## What this task involves
Below this line is the material. Write out only its lines from the one containing "key <keystring> address" through the one containing "pre-shared authentication key</span>", both kept, exactly.

=== Extracted material ===

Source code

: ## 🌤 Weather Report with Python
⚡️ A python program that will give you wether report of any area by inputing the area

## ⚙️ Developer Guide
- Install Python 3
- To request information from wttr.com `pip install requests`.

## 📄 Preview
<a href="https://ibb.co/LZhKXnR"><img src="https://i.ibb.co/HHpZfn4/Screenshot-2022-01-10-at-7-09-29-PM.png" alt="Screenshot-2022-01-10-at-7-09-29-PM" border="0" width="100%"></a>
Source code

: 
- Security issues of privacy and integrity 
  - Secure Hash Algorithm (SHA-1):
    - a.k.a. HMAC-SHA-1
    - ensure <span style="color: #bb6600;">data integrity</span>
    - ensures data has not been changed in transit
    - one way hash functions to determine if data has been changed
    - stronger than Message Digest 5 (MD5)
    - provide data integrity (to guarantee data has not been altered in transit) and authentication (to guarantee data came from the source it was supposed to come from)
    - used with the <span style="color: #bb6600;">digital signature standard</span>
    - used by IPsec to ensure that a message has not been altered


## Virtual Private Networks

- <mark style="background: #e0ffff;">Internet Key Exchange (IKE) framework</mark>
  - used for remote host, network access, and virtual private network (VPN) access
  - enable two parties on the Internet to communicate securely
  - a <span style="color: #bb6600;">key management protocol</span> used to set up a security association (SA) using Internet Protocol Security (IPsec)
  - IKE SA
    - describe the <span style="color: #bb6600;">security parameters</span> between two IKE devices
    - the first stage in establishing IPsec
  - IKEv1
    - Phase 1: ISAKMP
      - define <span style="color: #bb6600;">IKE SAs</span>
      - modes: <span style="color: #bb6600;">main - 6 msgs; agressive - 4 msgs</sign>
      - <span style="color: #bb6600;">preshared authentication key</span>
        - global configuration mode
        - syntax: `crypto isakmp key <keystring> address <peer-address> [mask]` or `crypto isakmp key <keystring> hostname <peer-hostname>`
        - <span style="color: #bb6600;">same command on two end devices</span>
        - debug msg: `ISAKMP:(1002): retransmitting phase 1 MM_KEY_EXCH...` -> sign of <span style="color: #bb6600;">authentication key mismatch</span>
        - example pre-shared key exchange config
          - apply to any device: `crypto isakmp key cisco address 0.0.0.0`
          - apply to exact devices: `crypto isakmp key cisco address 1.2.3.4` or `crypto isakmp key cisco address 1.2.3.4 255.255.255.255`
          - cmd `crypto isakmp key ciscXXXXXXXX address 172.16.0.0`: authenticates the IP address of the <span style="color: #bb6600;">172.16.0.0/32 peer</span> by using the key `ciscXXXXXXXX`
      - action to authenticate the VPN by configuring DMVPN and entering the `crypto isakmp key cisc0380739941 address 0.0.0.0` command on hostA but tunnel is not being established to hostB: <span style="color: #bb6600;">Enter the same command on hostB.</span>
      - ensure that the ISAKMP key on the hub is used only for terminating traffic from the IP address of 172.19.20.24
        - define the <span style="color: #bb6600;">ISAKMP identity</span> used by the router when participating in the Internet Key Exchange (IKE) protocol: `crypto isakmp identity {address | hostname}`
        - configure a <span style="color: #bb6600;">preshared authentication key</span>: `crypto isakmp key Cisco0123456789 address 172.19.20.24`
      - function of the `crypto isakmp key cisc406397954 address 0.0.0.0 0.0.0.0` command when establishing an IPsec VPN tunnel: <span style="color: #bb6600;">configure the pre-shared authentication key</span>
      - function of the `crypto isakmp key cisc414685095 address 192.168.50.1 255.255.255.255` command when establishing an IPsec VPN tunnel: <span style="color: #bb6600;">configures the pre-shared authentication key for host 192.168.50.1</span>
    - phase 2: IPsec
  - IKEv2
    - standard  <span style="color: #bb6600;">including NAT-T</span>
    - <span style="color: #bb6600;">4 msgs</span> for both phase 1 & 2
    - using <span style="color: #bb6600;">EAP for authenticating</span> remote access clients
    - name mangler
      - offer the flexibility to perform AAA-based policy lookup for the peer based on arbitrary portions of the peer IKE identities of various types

===

## Task result
        - syntax: `crypto isakmp key <keystring> address <peer-address> [mask]` or `crypto isakmp key <keystring> hostname <peer-hostname>`
        - <span style="color: #bb6600;">same command on two end devices</span>
        - debug msg: `ISAKMP:(1002): retransmitting phase 1 MM_KEY_EXCH...` -> sign of <span style="color: #bb6600;">authentication key mismatch</span>
        - example pre-shared key exchange config
          - apply to any device: `crypto isakmp key cisco address 0.0.0.0`
          - apply to exact devices: `crypto isakmp key cisco address 1.2.3.4` or `crypto isakmp key cisco address 1.2.3.4 255.255.255.255`
          - cmd `crypto isakmp key ciscXXXXXXXX address 172.16.0.0`: authenticates the IP address of the <span style="color: #bb6600;">172.16.0.0/32 peer</span> by using the key `ciscXXXXXXXX`
      - action to authenticate the VPN by configuring DMVPN and entering the `crypto isakmp key cisc0380739941 address 0.0.0.0` command on hostA but tunnel is not being established to hostB: <span style="color: #bb6600;">Enter the same command on hostB.</span>
      - ensure that the ISAKMP key on the hub is used only for terminating traffic from the IP address of 172.19.20.24
        - define the <span style="color: #bb6600;">ISAKMP identity</span> used by the router when participating in the Internet Key Exchange (IKE) protocol: `crypto isakmp identity {address | hostname}`
        - configure a <span style="color: #bb6600;">preshared authentication key</span>: `crypto isakmp key Cisco0123456789 address 172.19.20.24`
      - function of the `crypto isakmp key cisc406397954 address 0.0.0.0 0.0.0.0` command when establishing an IPsec VPN tunnel: <span style="color: #bb6600;">configure the pre-shared authentication key</span>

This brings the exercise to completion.